Bauer New Zealand chief executive Paul Dykzeul has split his career evenly on both sides of the Tasman working around 14 years in NZ and Australia.
From 1990 to 1996 he was managing director at Australian Consolidated Press, New Zealand. He was promoted director of international business for ACP Sydney, then in 2000 became managing director of Murdoch Magazines. In 2004 Dykzeul moved to Pacific Magazines as director of international licensing and operations.
He returned to New Zealand in 2009 as chief executive of ACP, which was subsequently bought by Bauer in 2012.
Straight-talking Dykzeul has a unique perspective on the similarities and differences between the two markets. The smaller more intimate Kiwi market is dominated by Bauer. Meanwhile, Australia is far more intense.
“Competition is far less brutal here, partly because News Corp has had less involvement in New Zealand,” he says.
“It would be quite a different media landscape if News were here,” he told Mediaweek.
Dykzeul has a reputation as an old-style media manager in a local media scene mostly led by newcomers. When he returned he gained a reputation as a digital sceptic, closing a fashion website Runway Model which was popular in the fashion world but not a commercial success.
He remains aware of the dangers of investing heavily in digital ventures that are not part of a clear strategy.
Magazines, he notes, have been late to the digital transformation, a delay he says recognises the differences with other media. “Bauer has enabled us to develop a digital strategy that is not based on chasing wild numbers. Compared to other media, Bauer in New Zealand is a small digital player. We are attempting to create a niche digital space around high quality that is not intended to chase the big numbers,” he said.

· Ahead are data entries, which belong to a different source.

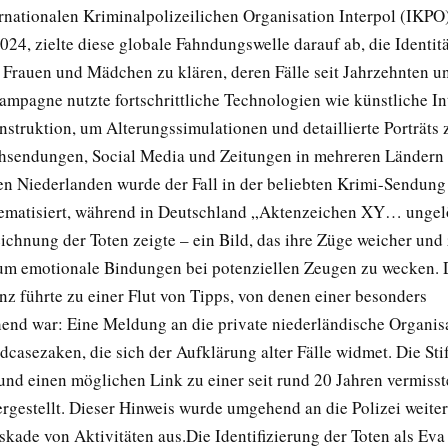
rnationalen Kriminalpolizeilichen Organisation Interpol (IKPO)
024, zielte diese globale Fahndungswelle darauf ab, die Identit
Frauen und Mädchen zu klären, deren Fälle seit Jahrzehnten u
ampagne nutzte fortschrittliche Technologien wie künstliche In
nstruktion, um Alterungssimulationen und detaillierte Porträts 
ehsendungen, Social Media und Zeitungen in mehreren Ländern 
en Niederlanden wurde der Fall in der beliebten Krimi-Sendun
ematisiert, während in Deutschland „Aktenzeichen XY… ungelö
eichnung der Toten zeigte – ein Bild, das ihre Züge weicher und
 um emotionale Bindungen bei potenziellen Zeugen zu wecken. 
z führte zu einer Flut von Tipps, von denen einer besonders
hend war: Eine Meldung an die private niederländische Organis
dcasezaken, die sich der Aufklärung alter Fälle widmet. Die Sti
 und einen möglichen Link zu einer seit rund 20 Jahren vermiss
rgestellt. Dieser Hinweis wurde umgehend an die Polizei weiter
skade von Aktivitäten aus.
Die Identifizierung der Toten als Ev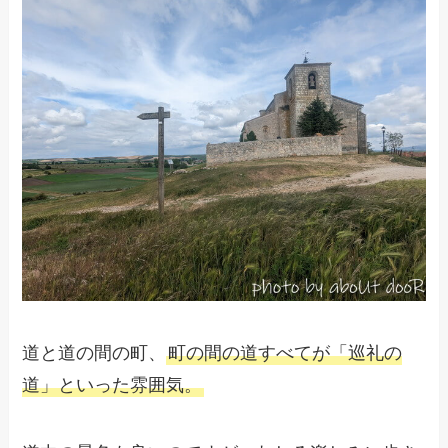
道と道の間の町、
町の間の道すべてが「巡礼の
道」といった雰囲気。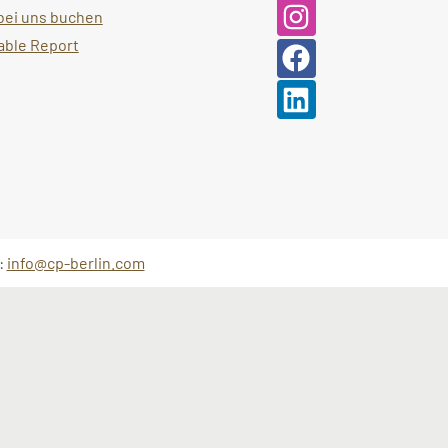
ei uns buchen
able Report
:
info@cp-berlin.com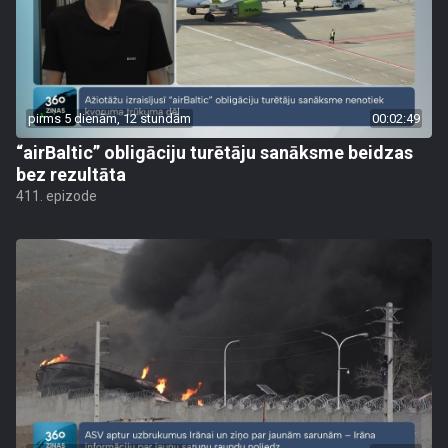
pirms 5 dienām, 12 stundām
00:02:49
“airBaltic” obligāciju turētāju sanāksme beidzas
bez rezultāta
411. epizode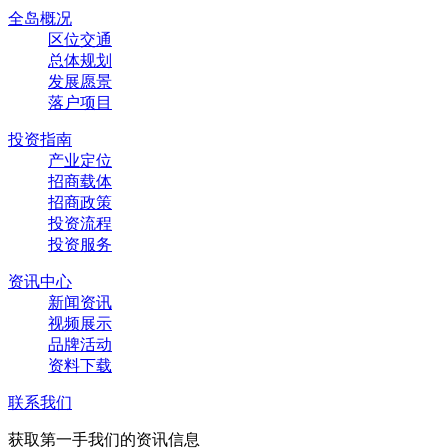
全岛概况
区位交通
总体规划
发展愿景
落户项目
投资指南
产业定位
招商载体
招商政策
投资流程
投资服务
资讯中心
新闻资讯
视频展示
品牌活动
资料下载
联系我们
获取第一手我们的资讯信息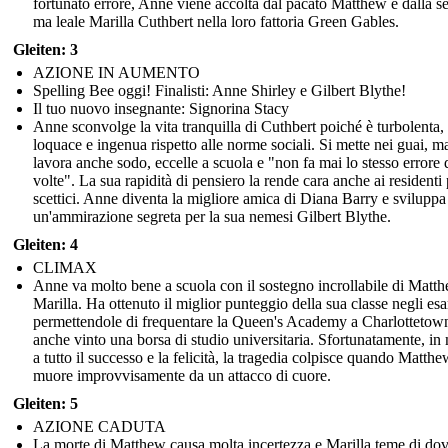
fortunato errore, Anne viene accolta dal pacato Matthew e dalla s
ma leale Marilla Cuthbert nella loro fattoria Green Gables.
Gleiten: 3
AZIONE IN AUMENTO
Spelling Bee oggi! Finalisti: Anne Shirley e Gilbert Blythe!
Il tuo nuovo insegnante: Signorina Stacy
Anne sconvolge la vita tranquilla di Cuthbert poiché è turbolenta,
loquace e ingenua rispetto alle norme sociali. Si mette nei guai, m
lavora anche sodo, eccelle a scuola e "non fa mai lo stesso errore
volte". La sua rapidità di pensiero la rende cara anche ai residenti 
scettici. Anne diventa la migliore amica di Diana Barry e sviluppa
un'ammirazione segreta per la sua nemesi Gilbert Blythe.
Gleiten: 4
CLIMAX
Anne va molto bene a scuola con il sostegno incrollabile di Matt
Marilla. Ha ottenuto il miglior punteggio della sua classe negli es
permettendole di frequentare la Queen's Academy a Charlottetow
anche vinto una borsa di studio universitaria. Sfortunatamente, i
a tutto il successo e la felicità, la tragedia colpisce quando Matthe
muore improvvisamente da un attacco di cuore.
Gleiten: 5
AZIONE CADUTA
La morte di Matthew causa molta incertezza e Marilla teme di do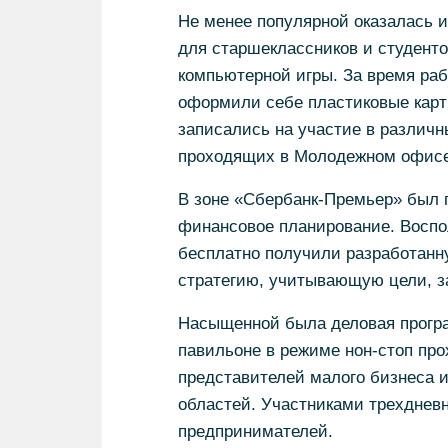
Не менее популярной оказалась и
для старшеклассников и студент
компьютерной игры. За время раб
оформили себе пластиковые карты
записались на участие в различ
проходящих в Молодежном офисе
В зоне «Сбербанк-Премьер» был 
финансовое планирование. Воспо
бесплатно получили разработан
стратегию, учитывающую цели, за
Насыщенной была деловая програ
павильоне в режиме нон-стоп пр
представителей малого бизнеса 
областей. Участниками трехднев
предпринимателей.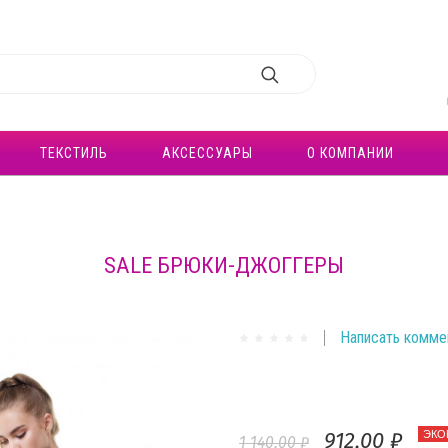
ТЕКСТИЛЬ
АКСЕССУАРЫ
О КОМПАНИИ
SALE БРЮКИ-ДЖОГГЕРЫ
Написать комме
912,00 ₽
ЭКО
1 140,00 ₽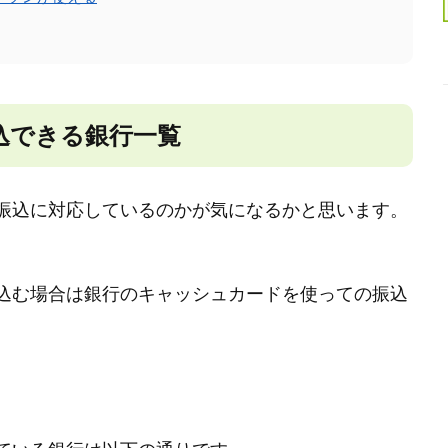
込できる銀行一覧
が振込に対応しているのかが気になるかと思います。
り込む場合は銀行のキャッシュカードを使っての振込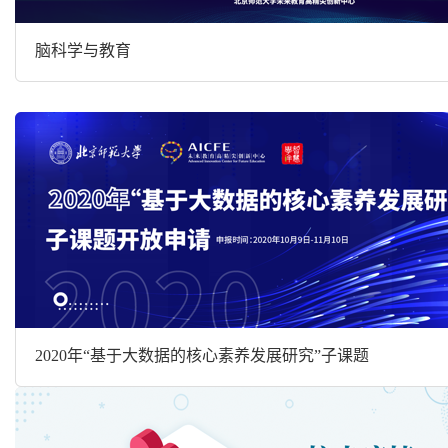
脑科学与教育
2020年“基于大数据的核心素养发展研究”子课题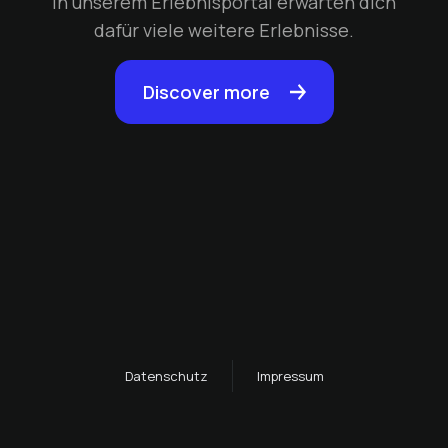
In unserem Erlebnisportal erwarten dich
dafür viele weitere Erlebnisse.
Discover more
Datenschutz
Impressum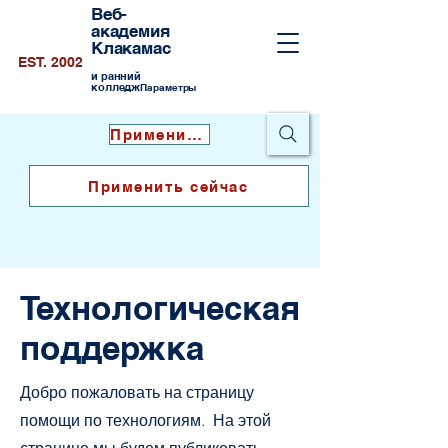
Веб-
академия
Клакамас
EST. 2002
и ранний
колледж
Параметры
Применить сейчас
Применить сейчас
Технологическая
поддержка
Добро пожаловать на страницу
помощи по технологиям. На этой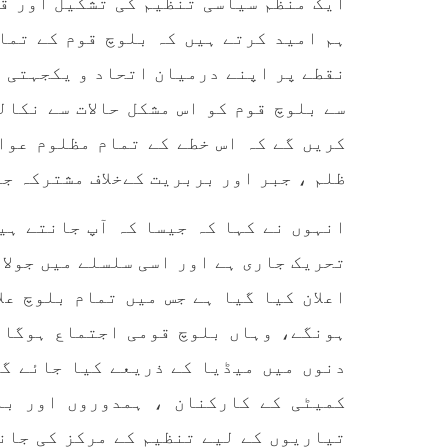
ایک منظم سیاسی تنظیم کی تشکیل اور قو
ہم امید کرتے ہیں کہ بلوچ قوم کے تمام
نقطے پر اپنے درمیان اتحاد و یکجہتی پ
سے بلوچ قوم کو اس مشکل حالات سے نکال
کریں گے کہ اس خطے کے تمام مظلوم عوا
ظلم ، جبر اور بربریت کےخلاف مشترکہ ج
انہوں نے کہا کہ ​​جیسا کہ آپ جانتے ہ
تحریک جاری ہے اور اسی سلسلے میں جولائ
اعلان کیا گیا ہے جس میں تمام بلوچ عل
ہونگے، وہاں بلوچ قومی اجتماع ہوگا ج
دنوں میں میڈیا کے ذریعے کیا جائے گا
کمیٹی کے کارکنان ، ہمدوروں اور بل
تیاریوں کے لیے تنظیم کے مرکز کی جانب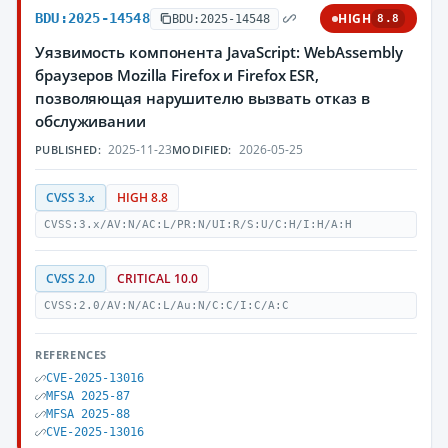
BDU:2025-14548
HIGH
BDU:2025-14548
8.8
Уязвимость компонента JavaScript: WebAssembly
браузеров Mozilla Firefox и Firefox ESR,
позволяющая нарушителю вызвать отказ в
обслуживании
2025-11-23
2026-05-25
PUBLISHED:
MODIFIED:
CVSS 3.x
HIGH 8.8
CVSS:3.x/AV:N/AC:L/PR:N/UI:R/S:U/C:H/I:H/A:H
CVSS 2.0
CRITICAL 10.0
CVSS:2.0/AV:N/AC:L/Au:N/C:C/I:C/A:C
REFERENCES
CVE-2025-13016
MFSA 2025-87
MFSA 2025-88
CVE-2025-13016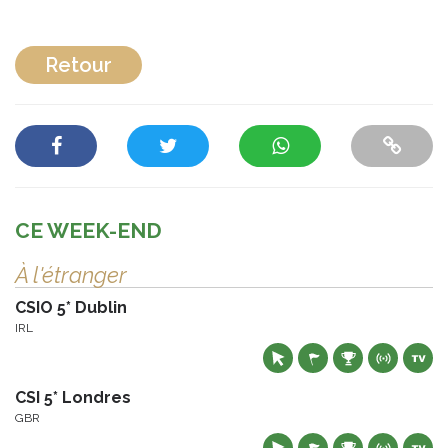
Retour
CE WEEK-END
À l'étranger
CSIO 5* Dublin
IRL
CSI 5* Londres
GBR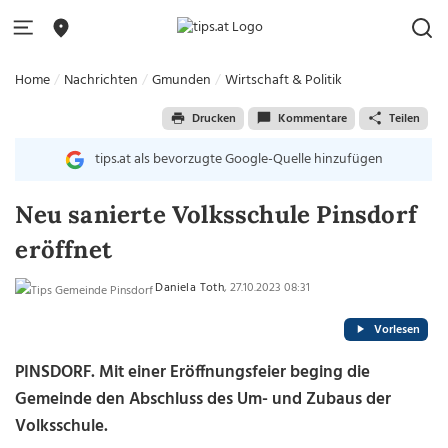
Home
Nachrichten
Gmunden
Wirtschaft & Politik
Drucken
Kommentare
Teilen
tips.at als bevorzugte Google-Quelle hinzufügen
Neu sanierte Volksschule Pinsdorf
eröffnet
Daniela Toth
, 27.10.2023 08:31
Vorlesen
PINSDORF. Mit einer Eröffnungsfeier beging die
Gemeinde den Abschluss des Um- und Zubaus der
Volksschule.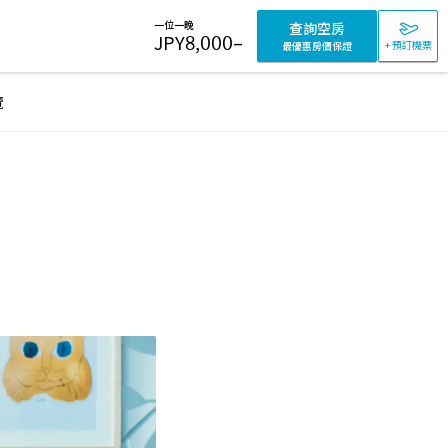
一位一晚
查詢空房
JPY
8,000
–
+ 預訂機票
最優惠房價保證
覽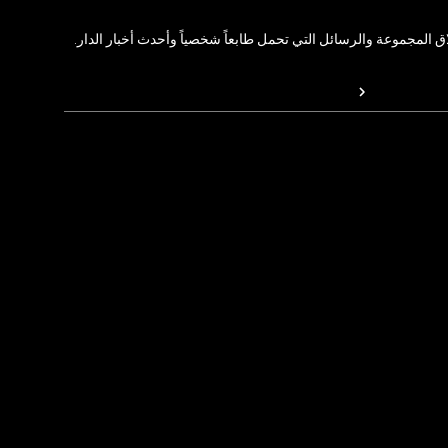
المجموعة والرسائل التي تحمل طابعاً شخصياً وأحدث أخبار الدار.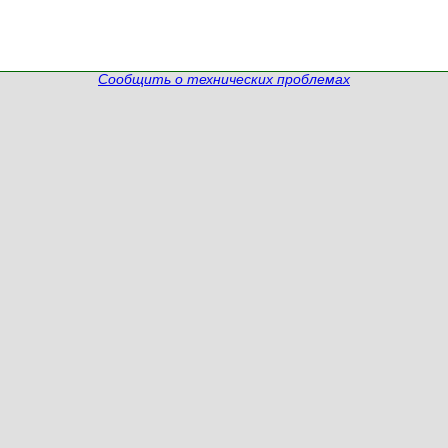
Сообщить о технических проблемах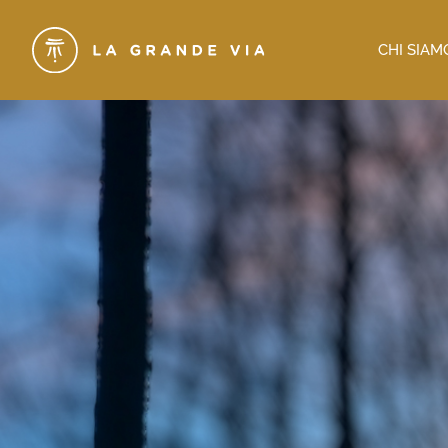
CHI SIAM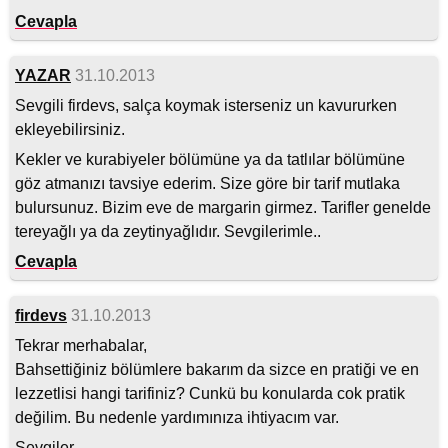
Cevapla
YAZAR
31.10.2013
Sevgili firdevs, salça koymak isterseniz un kavururken
ekleyebilirsiniz.
Kekler ve kurabiyeler bölümüne ya da tatlılar bölümüne
göz atmanızı tavsiye ederim. Size göre bir tarif mutlaka
bulursunuz. Bizim eve de margarin girmez. Tarifler genelde
tereyağlı ya da zeytinyağlıdır. Sevgilerimle..
Cevapla
firdevs
31.10.2013
Tekrar merhabalar,
Bahsettiğiniz bölümlere bakarım da sizce en pratiği ve en
lezzetlisi hangi tarifiniz? Cunkü bu konularda cok pratik
değilim. Bu nedenle yardımınıza ihtiyacım var.
Sevgiler....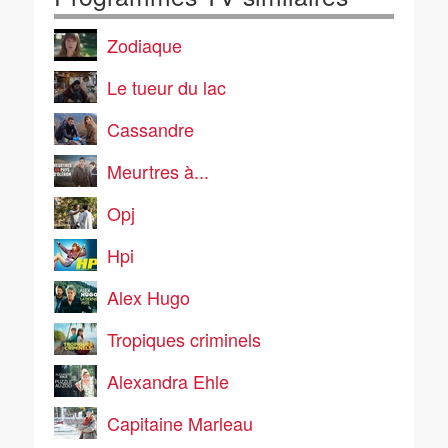
Zodiaque
Le tueur du lac
Cassandre
Meurtres à...
Opj
Hpi
Alex Hugo
Tropiques criminels
Alexandra Ehle
Capitaine Marleau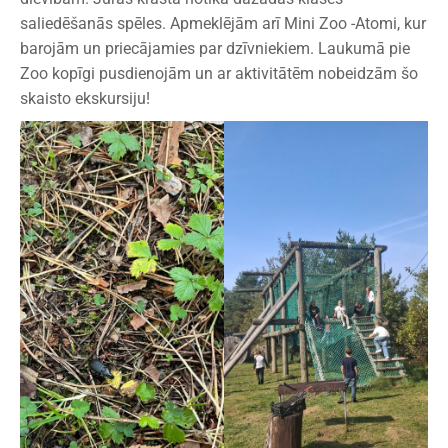
saliedēšanās spēles. Apmeklējām arī Mini Zoo -Atomi, kur
barojām un priecājamies par dzīvniekiem. Laukumā pie
Zoo kopīgi pusdienojām un ar aktivitātēm nobeidzām šo
skaisto ekskursiju!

New initiatives started at the end of 2016 included a print giveaway called Paperboy that riffs off the idea of community papers, for a higher socioeconomic audience. It has a print run of 100,000 and is distributed around the Auckland CBD and home delivered around parts of the city fringe.
“It’s a community, not west or south. It is about arts, culture and restaurants, wealthy young people, which is want advertisers want,” he said. Its financial results so far are unclear.
The other initiative is a free digital site called Noted which includes top-end current affairs content. Traditional pillars of the Bauer stable – women’s magazines, food and lifestyle titles – hold sway in the balance sheet. But Dykzeul says current affairs magazines like the weekly NZ Listener, the monthly North & South and the Auckland City magazine Metro give Bauer a cachet that some magazine publishers do not have.
Dykzeul has a reputation for a being hard-nosed. But he has long championed Metro, a monthly glossy city magazine that has since gone bimonthly and has struggled to adapt to the changing makeup of Auckland and media habits. “People say to me you must be under a lot of pressure from owners about keeping Metro. The truth is we have never talked about it,” he explained.